# Problem requirements:
The records below are to be reproduced exactly, with the pictures left out.

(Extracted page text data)
=-=-=

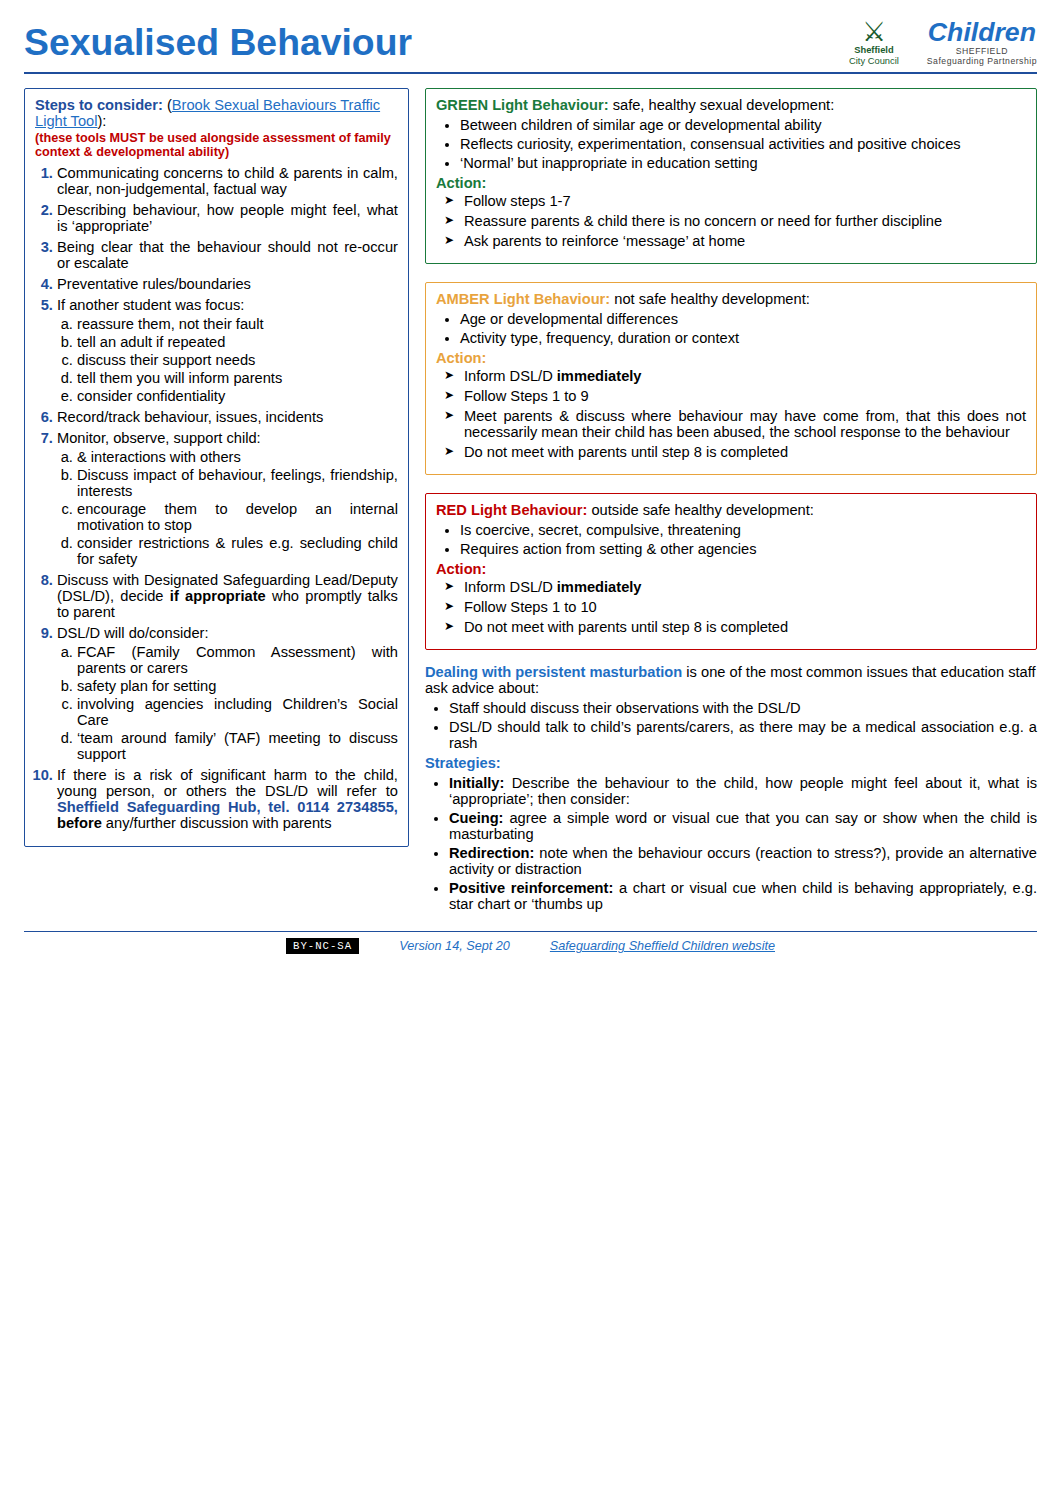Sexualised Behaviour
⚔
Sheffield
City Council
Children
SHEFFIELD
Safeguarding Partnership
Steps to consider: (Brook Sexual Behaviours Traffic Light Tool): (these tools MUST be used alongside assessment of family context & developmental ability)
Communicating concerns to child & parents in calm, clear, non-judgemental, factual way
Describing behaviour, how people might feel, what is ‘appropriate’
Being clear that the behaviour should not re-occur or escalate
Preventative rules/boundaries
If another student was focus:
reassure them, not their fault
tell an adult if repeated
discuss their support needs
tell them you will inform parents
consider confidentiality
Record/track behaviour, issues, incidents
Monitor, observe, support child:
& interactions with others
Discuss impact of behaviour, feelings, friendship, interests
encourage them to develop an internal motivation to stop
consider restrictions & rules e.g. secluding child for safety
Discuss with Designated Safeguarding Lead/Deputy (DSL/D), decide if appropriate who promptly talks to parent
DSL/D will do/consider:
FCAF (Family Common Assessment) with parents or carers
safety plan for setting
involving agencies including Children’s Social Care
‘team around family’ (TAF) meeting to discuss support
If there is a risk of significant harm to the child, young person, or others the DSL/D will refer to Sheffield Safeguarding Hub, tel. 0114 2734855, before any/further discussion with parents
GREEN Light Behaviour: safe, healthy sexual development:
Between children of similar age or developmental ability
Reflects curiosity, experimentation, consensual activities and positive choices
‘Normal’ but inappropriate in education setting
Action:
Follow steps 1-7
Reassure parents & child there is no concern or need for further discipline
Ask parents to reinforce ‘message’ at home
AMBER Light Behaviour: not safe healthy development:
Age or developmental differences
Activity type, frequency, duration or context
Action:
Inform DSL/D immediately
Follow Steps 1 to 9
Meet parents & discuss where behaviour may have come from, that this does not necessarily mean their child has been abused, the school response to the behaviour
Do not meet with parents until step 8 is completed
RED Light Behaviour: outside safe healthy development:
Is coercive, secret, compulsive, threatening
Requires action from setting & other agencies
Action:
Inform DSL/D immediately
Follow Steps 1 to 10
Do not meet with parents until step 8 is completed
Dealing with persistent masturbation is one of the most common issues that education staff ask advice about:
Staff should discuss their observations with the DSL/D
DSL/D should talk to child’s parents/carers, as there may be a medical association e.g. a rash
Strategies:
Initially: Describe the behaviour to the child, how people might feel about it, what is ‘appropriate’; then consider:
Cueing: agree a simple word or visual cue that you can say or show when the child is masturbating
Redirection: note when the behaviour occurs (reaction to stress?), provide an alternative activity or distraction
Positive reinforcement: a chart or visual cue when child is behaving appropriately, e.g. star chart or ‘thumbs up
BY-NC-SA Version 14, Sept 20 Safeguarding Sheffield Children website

=-=-=

# Result below:
Sexualised Behaviour
⚔
Sheffield
City Council
Children
SHEFFIELD
Safeguarding Partnership
Steps to consider: (Brook Sexual Behaviours Traffic Light Tool): (these tools MUST be used alongside assessment of family context & developmental ability)
Communicating concerns to child & parents in calm, clear, non-judgemental, factual way
Describing behaviour, how people might feel, what is ‘appropriate’
Being clear that the behaviour should not re-occur or escalate
Preventative rules/boundaries
If another student was focus:
reassure them, not their fault
tell an adult if repeated
discuss their support needs
tell them you will inform parents
consider confidentiality
Record/track behaviour, issues, incidents
Monitor, observe, support child:
& interactions with others
Discuss impact of behaviour, feelings, friendship, interests
encourage them to develop an internal motivation to stop
consider restrictions & rules e.g. secluding child for safety
Discuss with Designated Safeguarding Lead/Deputy (DSL/D), decide if appropriate who promptly talks to parent
DSL/D will do/consider:
FCAF (Family Common Assessment) with parents or carers
safety plan for setting
involving agencies including Children’s Social Care
‘team around family’ (TAF) meeting to discuss support
If there is a risk of significant harm to the child, young person, or others the DSL/D will refer to Sheffield Safeguarding Hub, tel. 0114 2734855, before any/further discussion with parents
GREEN Light Behaviour: safe, healthy sexual development:
Between children of similar age or developmental ability
Reflects curiosity, experimentation, consensual activities and positive choices
‘Normal’ but inappropriate in education setting
Action:
Follow steps 1-7
Reassure parents & child there is no concern or need for further discipline
Ask parents to reinforce ‘message’ at home
AMBER Light Behaviour: not safe healthy development:
Age or developmental differences
Activity type, frequency, duration or context
Action:
Inform DSL/D immediately
Follow Steps 1 to 9
Meet parents & discuss where behaviour may have come from, that this does not necessarily mean their child has been abused, the school response to the behaviour
Do not meet with parents until step 8 is completed
RED Light Behaviour: outside safe healthy development:
Is coercive, secret, compulsive, threatening
Requires action from setting & other agencies
Action:
Inform DSL/D immediately
Follow Steps 1 to 10
Do not meet with parents until step 8 is completed
Dealing with persistent masturbation is one of the most common issues that education staff ask advice about:
Staff should discuss their observations with the DSL/D
DSL/D should talk to child’s parents/carers, as there may be a medical association e.g. a rash
Strategies:
Initially: Describe the behaviour to the child, how people might feel about it, what is ‘appropriate’; then consider:
Cueing: agree a simple word or visual cue that you can say or show when the child is masturbating
Redirection: note when the behaviour occurs (reaction to stress?), provide an alternative activity or distraction
Positive reinforcement: a chart or visual cue when child is behaving appropriately, e.g. star chart or ‘thumbs up
BY-NC-SA Version 14, Sept 20 Safeguarding Sheffield Children website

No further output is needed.